Available records >>
====

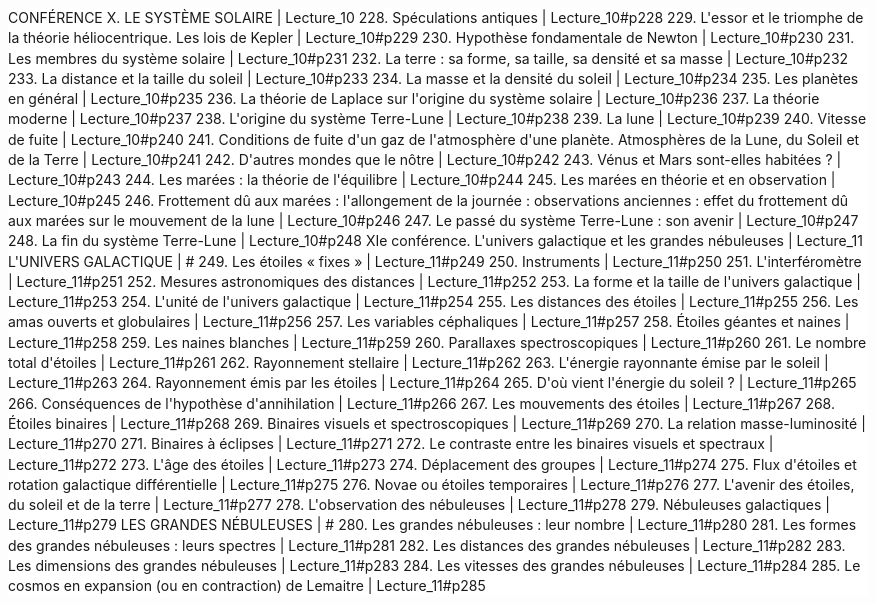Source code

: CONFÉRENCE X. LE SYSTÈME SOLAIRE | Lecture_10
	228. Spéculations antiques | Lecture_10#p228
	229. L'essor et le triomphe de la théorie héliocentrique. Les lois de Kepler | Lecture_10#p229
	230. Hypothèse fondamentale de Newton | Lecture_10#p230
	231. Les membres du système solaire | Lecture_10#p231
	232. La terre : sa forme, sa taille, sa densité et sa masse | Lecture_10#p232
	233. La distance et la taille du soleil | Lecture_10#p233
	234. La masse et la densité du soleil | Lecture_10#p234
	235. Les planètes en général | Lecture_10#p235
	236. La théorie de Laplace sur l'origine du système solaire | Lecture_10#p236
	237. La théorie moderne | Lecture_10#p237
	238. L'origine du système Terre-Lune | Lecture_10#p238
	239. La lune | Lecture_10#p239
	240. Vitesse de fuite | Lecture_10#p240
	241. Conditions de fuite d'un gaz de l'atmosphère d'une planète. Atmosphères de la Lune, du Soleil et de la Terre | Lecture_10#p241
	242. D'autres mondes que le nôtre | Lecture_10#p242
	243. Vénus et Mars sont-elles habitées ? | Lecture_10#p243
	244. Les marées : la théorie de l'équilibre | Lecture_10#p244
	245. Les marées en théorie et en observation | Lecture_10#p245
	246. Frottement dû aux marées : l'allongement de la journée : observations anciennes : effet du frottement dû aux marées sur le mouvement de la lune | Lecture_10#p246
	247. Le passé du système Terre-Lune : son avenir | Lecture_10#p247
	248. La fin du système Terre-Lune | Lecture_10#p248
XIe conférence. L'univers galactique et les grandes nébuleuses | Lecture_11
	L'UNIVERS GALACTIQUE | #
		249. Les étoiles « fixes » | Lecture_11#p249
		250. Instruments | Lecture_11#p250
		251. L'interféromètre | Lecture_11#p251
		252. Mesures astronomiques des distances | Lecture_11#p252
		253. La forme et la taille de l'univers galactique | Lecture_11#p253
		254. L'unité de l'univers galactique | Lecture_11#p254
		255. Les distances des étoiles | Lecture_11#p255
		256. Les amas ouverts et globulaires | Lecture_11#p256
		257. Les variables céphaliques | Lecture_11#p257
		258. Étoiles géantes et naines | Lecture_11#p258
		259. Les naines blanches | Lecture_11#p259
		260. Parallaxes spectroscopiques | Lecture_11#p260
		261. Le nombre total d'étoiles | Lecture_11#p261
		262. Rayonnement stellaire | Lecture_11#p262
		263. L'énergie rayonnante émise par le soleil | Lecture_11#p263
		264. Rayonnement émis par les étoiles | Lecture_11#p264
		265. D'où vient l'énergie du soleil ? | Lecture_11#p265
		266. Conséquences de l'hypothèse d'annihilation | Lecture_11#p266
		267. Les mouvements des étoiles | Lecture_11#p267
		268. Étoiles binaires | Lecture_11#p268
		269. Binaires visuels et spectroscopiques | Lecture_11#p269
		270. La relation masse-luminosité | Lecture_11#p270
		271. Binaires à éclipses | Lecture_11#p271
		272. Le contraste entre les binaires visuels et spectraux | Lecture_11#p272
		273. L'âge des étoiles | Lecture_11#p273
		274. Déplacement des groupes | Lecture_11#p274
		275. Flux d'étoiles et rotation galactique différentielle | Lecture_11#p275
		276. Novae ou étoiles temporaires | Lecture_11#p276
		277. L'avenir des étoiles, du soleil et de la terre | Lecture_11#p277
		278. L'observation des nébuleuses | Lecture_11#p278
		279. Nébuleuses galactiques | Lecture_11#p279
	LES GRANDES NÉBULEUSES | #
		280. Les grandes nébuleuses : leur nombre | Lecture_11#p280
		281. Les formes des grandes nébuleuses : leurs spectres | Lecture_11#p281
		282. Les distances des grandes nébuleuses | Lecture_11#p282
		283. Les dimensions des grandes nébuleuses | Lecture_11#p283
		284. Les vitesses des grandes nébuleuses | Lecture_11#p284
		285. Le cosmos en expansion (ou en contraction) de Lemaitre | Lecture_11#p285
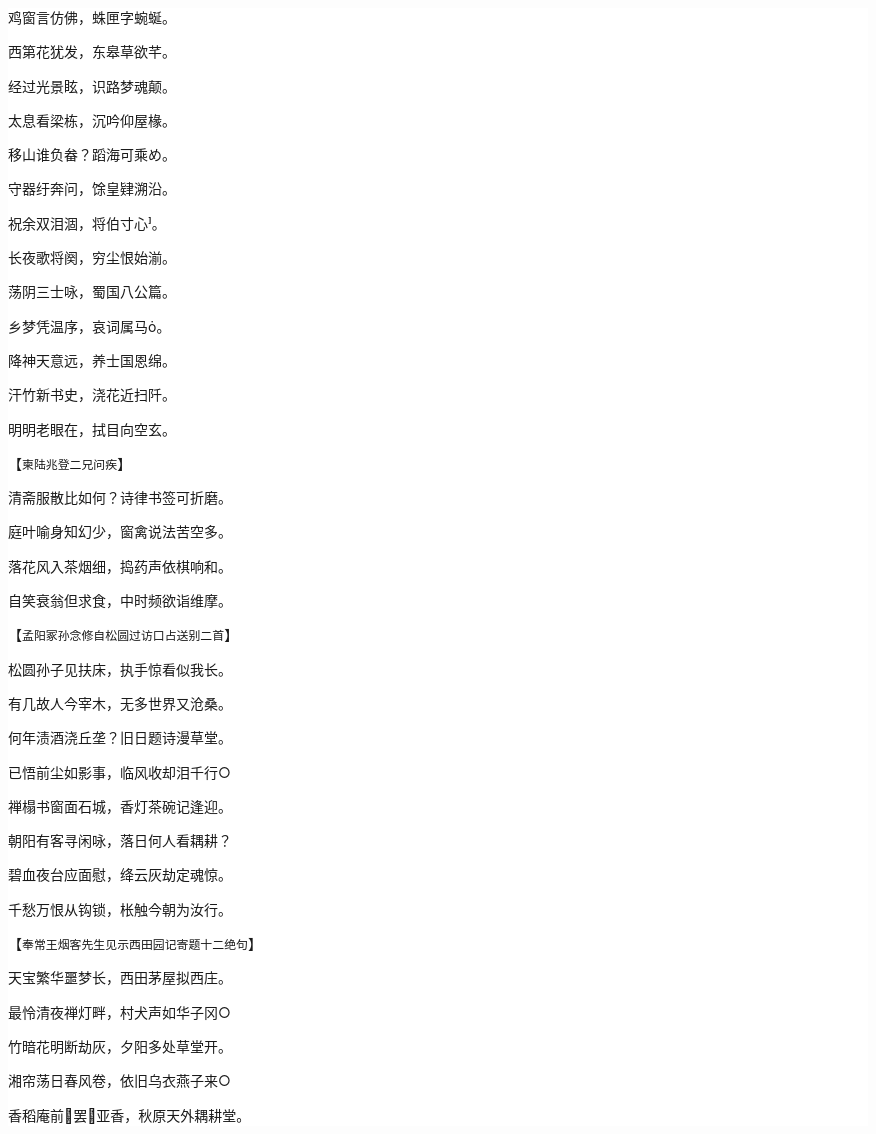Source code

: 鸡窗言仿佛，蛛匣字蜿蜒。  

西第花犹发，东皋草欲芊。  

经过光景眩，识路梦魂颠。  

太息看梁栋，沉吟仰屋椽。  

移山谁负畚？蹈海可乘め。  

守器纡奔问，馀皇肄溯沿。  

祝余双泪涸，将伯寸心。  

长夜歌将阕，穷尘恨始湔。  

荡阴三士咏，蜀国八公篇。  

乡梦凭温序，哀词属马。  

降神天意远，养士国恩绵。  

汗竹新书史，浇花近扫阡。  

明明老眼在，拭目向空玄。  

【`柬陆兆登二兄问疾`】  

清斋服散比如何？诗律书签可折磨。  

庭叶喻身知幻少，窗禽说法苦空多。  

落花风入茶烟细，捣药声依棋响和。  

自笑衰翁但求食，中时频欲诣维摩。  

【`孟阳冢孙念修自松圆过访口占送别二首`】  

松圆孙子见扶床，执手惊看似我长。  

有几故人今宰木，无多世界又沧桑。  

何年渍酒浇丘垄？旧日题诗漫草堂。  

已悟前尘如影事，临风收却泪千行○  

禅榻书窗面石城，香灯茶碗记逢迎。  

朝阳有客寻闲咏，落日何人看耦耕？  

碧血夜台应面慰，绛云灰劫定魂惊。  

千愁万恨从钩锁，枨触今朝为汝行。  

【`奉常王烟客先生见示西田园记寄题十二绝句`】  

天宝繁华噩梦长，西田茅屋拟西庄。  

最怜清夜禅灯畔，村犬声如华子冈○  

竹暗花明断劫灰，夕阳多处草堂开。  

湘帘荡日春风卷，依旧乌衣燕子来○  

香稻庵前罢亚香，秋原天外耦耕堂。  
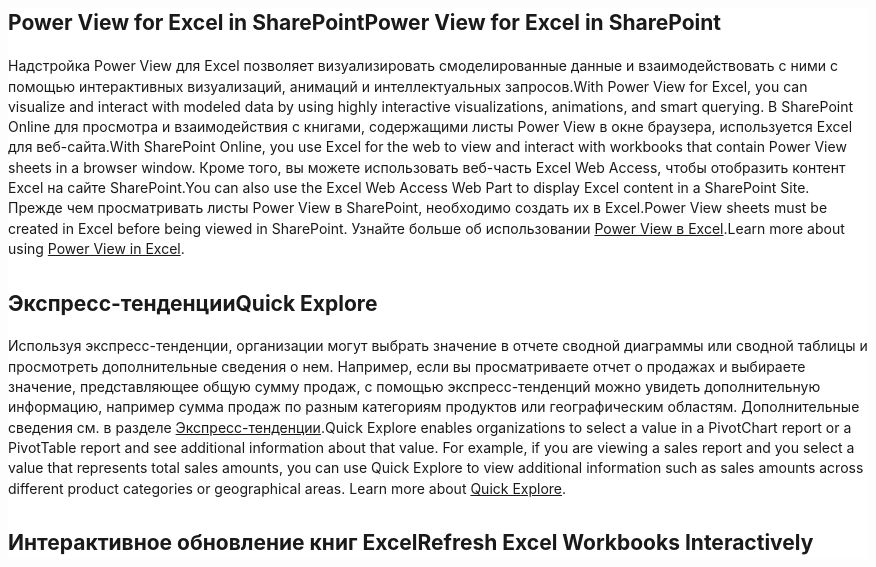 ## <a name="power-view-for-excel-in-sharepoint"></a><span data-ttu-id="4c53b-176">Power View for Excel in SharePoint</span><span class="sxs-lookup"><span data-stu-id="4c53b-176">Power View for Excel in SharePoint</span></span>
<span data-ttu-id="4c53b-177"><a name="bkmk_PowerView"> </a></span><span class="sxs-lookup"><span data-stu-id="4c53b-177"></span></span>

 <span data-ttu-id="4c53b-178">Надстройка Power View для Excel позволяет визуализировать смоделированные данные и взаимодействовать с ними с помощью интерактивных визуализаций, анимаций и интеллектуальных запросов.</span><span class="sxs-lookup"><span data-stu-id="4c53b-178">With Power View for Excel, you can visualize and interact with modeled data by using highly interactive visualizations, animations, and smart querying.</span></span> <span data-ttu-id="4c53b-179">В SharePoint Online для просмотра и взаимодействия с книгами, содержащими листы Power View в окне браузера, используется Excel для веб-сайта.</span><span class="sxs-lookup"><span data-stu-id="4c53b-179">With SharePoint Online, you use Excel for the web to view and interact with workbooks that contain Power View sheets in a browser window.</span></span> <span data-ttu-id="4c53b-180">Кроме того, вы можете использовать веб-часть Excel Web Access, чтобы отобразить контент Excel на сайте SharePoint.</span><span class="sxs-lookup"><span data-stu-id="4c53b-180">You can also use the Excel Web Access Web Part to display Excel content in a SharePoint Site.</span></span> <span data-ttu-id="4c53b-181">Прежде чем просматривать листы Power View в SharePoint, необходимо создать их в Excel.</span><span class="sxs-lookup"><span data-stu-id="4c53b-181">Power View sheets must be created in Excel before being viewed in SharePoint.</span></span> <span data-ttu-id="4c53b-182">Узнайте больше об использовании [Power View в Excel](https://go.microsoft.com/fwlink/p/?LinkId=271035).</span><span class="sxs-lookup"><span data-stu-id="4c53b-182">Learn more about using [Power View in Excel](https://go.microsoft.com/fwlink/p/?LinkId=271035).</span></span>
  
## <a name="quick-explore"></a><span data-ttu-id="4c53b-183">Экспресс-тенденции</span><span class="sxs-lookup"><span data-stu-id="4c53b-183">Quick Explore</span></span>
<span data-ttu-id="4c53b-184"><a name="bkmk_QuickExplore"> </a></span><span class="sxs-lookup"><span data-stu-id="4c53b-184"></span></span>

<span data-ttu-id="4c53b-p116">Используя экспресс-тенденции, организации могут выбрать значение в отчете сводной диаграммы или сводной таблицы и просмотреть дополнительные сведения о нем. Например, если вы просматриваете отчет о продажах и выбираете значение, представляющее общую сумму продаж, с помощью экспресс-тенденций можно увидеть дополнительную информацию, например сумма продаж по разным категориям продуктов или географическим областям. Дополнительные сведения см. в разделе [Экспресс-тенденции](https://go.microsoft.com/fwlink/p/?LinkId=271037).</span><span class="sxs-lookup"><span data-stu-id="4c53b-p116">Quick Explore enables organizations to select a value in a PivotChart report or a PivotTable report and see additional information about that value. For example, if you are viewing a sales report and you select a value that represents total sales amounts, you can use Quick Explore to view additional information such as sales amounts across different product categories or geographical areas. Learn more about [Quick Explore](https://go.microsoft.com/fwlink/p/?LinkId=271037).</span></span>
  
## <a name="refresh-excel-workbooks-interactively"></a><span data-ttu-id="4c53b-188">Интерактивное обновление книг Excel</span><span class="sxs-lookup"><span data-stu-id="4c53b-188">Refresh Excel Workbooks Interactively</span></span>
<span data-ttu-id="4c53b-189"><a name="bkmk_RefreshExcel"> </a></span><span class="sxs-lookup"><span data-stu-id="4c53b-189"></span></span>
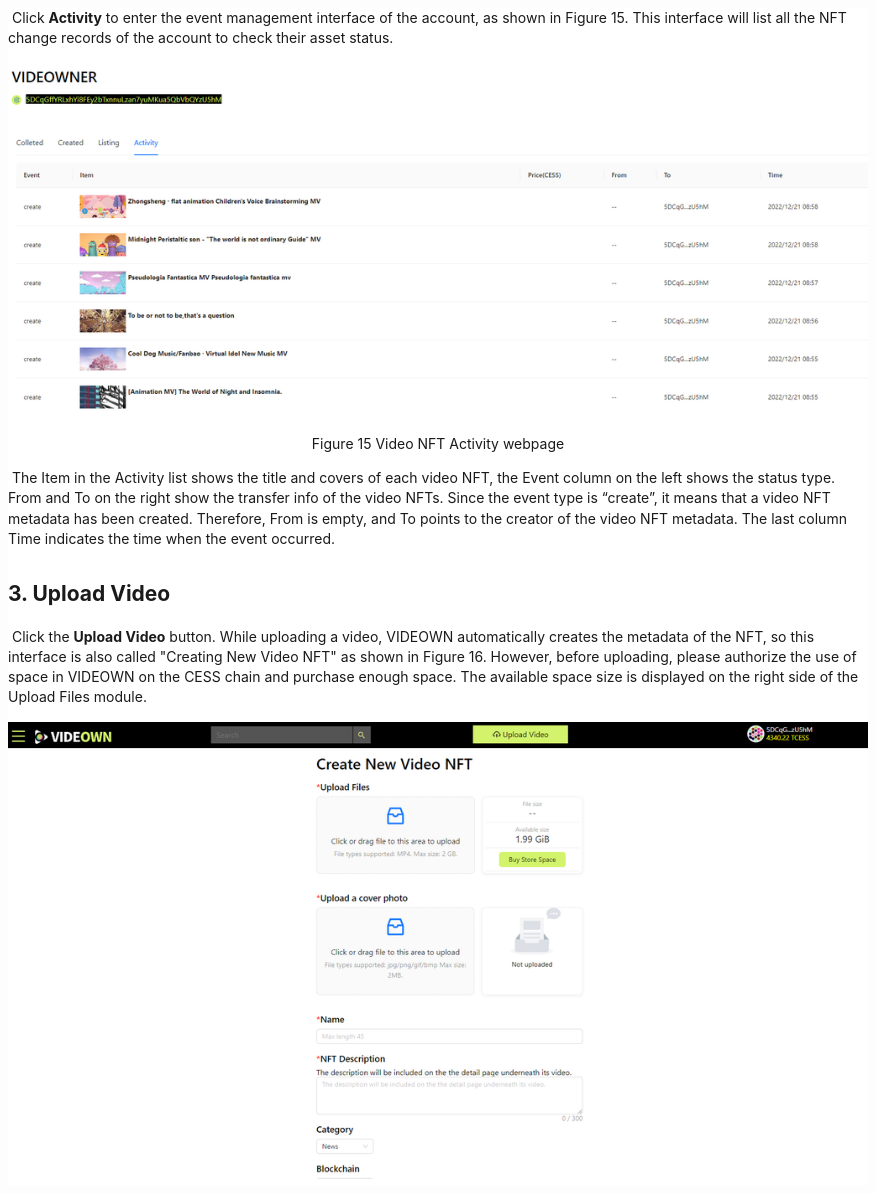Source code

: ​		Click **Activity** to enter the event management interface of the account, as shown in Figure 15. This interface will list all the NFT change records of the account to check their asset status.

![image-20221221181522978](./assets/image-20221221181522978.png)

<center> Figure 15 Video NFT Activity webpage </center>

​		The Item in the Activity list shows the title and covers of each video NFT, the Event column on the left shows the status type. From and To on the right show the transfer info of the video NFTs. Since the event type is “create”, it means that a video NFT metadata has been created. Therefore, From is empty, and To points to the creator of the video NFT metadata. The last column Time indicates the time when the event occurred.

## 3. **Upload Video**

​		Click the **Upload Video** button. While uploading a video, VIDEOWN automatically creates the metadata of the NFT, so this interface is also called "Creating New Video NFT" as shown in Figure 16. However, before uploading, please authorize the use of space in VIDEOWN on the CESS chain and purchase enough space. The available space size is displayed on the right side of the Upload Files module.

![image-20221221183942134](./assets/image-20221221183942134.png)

====

Exercise description >>
Copy range, inclusive: the line holding "266. Conséquences de" to the line holding "271. Binaires à éclipses | Lecture_11#p271". Reproduce exactly those lines of the records above and no others.

Solution for this exercise >>
		266. Conséquences de l'hypothèse d'annihilation | Lecture_11#p266
		267. Les mouvements des étoiles | Lecture_11#p267
		268. Étoiles binaires | Lecture_11#p268
		269. Binaires visuels et spectroscopiques | Lecture_11#p269
		270. La relation masse-luminosité | Lecture_11#p270
		271. Binaires à éclipses | Lecture_11#p271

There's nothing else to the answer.